** Brief 1 **
In the post on American retirement pension plans, roughly how much must be paid for each automobile leaving Detroit's assembly line to fund retired auto workers' pension benefits?
** Brief 2 **
Write the next part of the post on American retirement pension plans, picking up after its final sentence.

** Source passage **
====

Monday, April 27, 2009

Retirement pension plans - the "safety net" and "eggs nest" accorded American workers now besieged and under severe stress and getting wobbly

The grim economic news today is being compounded further by the spread of swine flu and the potential health hazard of a global virus pandemic which threatens humankind.

Everyone is getting very skittish and paranoid about the Swine Flu; and public health officials all over the world are closely monitoring, mobilizing, and organizing massive publc health resources to combat the spread and contamination of this public health scourge.

That said, with clear problems surging to the forefront about public health, there is clearly a systemic breakdown and hugh crisis confronting the globe, and most especially the developed nations in the WEST, of colossal proportions.

It extends beyond joblessness to the collaspe of health care coverage, costs of insurance, and now the looming crisis of corporate failures and bankruptcies and how these would impact the millions of aging and retired workers in American and European companies.

This crisis is particularly acute in America's auto industry.

With GM, Chrysler poised to becoming insolvent, and bankruptcies looming, we are facing an "out of control" Mack truck, without brakes careenng out of control in the highway.... and that is the pension plans and benefits which heretofore have borne the burden of taking care of retired auto workers, and their suppliers from top to bottom of the "food chain."

It is estimated that for every American automobile that is being manufactured and head out from Detroit's assembly line, a gross figure estimated to be around US$ 1,500.00 must be paid to provide the pension benefits of those retired auto workers who no longer work the assemblies. They called these "legacy costs"; and they are a a burdensome drag which is making the U.S. auto industry belly up and become uncompetitive.

====

** Data section **
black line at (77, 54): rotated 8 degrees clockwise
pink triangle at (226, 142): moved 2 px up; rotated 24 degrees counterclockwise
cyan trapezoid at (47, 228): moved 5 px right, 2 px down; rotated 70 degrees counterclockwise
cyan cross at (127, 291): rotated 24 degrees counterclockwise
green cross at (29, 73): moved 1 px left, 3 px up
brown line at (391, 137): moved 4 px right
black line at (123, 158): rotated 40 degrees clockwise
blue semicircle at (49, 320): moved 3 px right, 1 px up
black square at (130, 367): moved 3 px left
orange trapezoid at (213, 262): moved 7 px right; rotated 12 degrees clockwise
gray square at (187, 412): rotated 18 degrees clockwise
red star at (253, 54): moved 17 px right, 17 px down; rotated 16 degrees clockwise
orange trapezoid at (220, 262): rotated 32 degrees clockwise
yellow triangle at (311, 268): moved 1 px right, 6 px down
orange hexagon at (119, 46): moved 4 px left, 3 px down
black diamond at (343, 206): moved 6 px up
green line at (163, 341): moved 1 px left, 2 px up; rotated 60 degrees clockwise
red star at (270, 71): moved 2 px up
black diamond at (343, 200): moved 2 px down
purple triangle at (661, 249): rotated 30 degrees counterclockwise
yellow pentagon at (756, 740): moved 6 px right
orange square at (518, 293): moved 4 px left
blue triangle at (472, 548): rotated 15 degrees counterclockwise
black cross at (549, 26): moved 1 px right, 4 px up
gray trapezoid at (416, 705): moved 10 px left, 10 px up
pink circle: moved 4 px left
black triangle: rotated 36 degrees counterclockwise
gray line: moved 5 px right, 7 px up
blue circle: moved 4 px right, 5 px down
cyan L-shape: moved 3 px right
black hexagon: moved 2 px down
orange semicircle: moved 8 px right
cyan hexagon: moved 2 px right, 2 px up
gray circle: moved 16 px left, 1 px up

====

** Response 1 **
Around US$ 1,500.00.

** Response 2 **
All down the auto industry labor food chain, there is tremendous stresses and pain being felt. Legacy costs, labor costs, materials costs, and the overall systemic collaspe of the Western-European economic system of unbriddled greed and unfettered capitalism.

In sum, with the looming meltdown and collaspe of GM and Chrysler, we are looking down the line at the collaspe of America's pension system, both publicluy-financed federal social security of its state counterparts, such as the one in California called CALPERS.

Worse, those private pension plans previoulsy guaranteed under The Pension Benefit Guaranty Corp., a government agency created (after lobbying by the United Auto Workers) in 1974,insuring these corporate pension plans, are getting wobbly and facing prospects of insolvency.

The Pension Benefit Guaranty Corporation currently insures 29,000 pension plans -- down from 114,000 plans in 1985.

As the population of many developed countries age and keeping getting older, including Japan, Europe, and the United States of America, we are looking at the dire prospects of a collaspe of pensions systems, as we know them, and the social safety net heretofore guaranteeing that retiring workers are taken care of.